Adam verzog das Gesicht. José hatte der Lehrerin gerade eine Frage gestellt. Jetzt machte sich Fabricio deswegen über ihn lustig. Wie gemein!

„Fabricio, es reicht!“, mahnte die Lehrerin.

Adam schaute zu José. Dieser starrte auf sein Heft und tat so, als hätte er Fabricio gar nicht gehört.

José war neu an der Schule. Zuerst hatte niemand mit ihm geredet. Dann hatten einige angefangen, ihn zu hänseln. Sie gaben ihm Schimpfnamen und machten sich über ihn lustig.
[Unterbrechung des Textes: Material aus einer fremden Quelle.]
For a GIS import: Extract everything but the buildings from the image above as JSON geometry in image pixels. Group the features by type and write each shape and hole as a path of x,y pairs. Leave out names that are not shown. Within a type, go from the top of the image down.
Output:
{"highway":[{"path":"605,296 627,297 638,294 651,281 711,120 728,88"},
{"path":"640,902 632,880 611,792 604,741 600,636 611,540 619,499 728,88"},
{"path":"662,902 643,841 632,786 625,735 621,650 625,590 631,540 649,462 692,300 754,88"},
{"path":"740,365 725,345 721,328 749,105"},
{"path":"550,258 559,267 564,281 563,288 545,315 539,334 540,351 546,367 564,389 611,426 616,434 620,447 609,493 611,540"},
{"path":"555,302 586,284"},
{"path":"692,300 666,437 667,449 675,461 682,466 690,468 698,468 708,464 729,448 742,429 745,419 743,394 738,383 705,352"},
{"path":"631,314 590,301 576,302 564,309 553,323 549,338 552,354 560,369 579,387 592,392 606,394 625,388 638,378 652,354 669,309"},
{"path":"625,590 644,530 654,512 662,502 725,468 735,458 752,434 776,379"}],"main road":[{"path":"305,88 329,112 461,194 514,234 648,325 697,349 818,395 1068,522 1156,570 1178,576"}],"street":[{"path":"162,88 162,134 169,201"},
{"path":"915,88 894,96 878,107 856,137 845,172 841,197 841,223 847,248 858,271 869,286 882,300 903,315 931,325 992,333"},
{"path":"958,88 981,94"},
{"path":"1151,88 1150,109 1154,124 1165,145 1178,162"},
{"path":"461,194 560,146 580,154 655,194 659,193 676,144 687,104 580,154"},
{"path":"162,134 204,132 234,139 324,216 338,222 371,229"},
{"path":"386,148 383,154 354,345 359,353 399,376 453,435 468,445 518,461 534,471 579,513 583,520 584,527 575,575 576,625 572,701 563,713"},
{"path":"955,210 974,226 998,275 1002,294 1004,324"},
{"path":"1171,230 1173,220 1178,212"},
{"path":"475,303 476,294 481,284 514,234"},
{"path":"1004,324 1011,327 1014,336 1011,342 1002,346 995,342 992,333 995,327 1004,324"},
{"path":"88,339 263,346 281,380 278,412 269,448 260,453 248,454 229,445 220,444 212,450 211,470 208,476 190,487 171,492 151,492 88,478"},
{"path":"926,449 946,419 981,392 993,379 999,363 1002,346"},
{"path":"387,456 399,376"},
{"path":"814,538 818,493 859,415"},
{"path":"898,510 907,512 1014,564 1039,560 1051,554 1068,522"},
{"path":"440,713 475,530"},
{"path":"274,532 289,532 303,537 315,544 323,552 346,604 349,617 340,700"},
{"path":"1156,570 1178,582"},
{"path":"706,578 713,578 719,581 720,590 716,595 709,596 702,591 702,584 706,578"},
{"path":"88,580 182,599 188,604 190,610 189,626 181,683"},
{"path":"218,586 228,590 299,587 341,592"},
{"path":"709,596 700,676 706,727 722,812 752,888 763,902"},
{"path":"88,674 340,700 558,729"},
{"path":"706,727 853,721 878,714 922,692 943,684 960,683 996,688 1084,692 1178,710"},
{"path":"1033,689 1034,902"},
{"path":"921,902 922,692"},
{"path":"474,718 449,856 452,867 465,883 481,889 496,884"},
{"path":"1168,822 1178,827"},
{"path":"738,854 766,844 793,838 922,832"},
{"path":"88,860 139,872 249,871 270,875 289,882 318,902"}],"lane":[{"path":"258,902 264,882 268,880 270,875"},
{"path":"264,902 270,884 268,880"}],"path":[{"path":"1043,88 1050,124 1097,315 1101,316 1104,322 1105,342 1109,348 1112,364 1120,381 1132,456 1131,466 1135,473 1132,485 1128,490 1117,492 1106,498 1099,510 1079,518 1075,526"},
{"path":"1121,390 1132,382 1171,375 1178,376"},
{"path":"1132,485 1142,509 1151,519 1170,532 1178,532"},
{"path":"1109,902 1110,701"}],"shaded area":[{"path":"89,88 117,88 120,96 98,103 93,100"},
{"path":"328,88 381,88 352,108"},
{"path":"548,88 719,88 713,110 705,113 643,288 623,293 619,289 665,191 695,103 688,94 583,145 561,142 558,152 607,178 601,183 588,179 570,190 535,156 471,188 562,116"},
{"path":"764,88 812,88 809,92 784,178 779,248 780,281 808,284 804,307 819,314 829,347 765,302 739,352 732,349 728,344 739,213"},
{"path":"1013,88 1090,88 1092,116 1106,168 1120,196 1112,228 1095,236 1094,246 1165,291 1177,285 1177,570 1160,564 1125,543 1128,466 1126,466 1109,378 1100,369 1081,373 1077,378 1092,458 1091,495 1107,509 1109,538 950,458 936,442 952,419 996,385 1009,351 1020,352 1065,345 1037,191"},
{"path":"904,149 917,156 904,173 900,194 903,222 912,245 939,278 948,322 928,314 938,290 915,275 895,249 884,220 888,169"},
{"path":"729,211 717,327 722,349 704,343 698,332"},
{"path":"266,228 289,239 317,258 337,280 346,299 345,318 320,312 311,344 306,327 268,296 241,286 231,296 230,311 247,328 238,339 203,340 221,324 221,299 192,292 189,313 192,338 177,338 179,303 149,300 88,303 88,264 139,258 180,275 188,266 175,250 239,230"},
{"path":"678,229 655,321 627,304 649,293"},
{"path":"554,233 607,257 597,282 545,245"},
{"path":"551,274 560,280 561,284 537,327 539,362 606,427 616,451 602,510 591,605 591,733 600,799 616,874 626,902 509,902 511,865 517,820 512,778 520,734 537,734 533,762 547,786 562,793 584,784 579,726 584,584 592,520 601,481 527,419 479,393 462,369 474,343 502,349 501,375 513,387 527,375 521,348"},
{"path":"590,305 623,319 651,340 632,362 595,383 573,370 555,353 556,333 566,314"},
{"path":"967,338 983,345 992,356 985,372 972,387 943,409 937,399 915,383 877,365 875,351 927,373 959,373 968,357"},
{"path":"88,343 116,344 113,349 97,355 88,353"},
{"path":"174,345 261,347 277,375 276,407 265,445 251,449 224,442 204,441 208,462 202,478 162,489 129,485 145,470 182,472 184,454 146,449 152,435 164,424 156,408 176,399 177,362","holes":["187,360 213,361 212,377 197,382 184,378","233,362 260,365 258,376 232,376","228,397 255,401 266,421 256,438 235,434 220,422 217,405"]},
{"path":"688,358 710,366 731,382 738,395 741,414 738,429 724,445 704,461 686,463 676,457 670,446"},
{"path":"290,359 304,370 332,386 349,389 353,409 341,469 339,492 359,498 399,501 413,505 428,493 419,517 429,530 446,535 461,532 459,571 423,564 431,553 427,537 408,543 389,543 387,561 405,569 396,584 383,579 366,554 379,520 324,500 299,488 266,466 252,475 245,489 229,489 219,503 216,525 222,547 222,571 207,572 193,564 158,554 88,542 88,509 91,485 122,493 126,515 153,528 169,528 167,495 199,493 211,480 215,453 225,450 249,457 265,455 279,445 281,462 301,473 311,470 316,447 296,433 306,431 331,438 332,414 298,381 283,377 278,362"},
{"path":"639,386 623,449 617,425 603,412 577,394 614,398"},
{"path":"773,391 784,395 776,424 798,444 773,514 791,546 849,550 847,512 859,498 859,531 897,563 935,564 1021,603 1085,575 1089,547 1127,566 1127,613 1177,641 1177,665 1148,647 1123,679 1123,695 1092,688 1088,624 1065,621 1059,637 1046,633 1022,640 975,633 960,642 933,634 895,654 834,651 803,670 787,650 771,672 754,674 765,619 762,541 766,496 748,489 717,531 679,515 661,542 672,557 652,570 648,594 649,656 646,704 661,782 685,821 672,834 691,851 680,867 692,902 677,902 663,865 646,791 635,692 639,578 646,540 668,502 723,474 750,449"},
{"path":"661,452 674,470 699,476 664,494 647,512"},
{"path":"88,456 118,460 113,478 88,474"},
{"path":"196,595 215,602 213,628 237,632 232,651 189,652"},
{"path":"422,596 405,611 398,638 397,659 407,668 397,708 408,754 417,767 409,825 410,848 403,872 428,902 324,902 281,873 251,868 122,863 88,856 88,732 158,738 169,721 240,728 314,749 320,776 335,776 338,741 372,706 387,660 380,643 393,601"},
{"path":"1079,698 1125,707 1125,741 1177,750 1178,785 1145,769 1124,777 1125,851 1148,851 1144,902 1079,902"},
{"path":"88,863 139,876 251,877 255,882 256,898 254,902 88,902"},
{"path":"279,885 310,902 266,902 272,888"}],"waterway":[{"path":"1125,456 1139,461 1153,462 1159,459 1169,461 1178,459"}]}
Adam hatte das Gefühl, er solle José helfen, aber er wusste nie, was er sagen sollte.

Außerdem schien es, als ginge es José gut. Es störte ihn offenbar gar nicht, dass er geärgert wurde.

Adam schaute wieder auf sein Buch. Eine Mathearbeit stand an, und er musste sich darauf konzentrieren.

Bei der Arbeit gab Adam sein Bestes, aber die Aufgaben waren schwer. Er war ziemlich angespannt, weil er die Arbeit nicht verhauen wollte. Und wenn nun doch eine schlechte Note dabei herauskam?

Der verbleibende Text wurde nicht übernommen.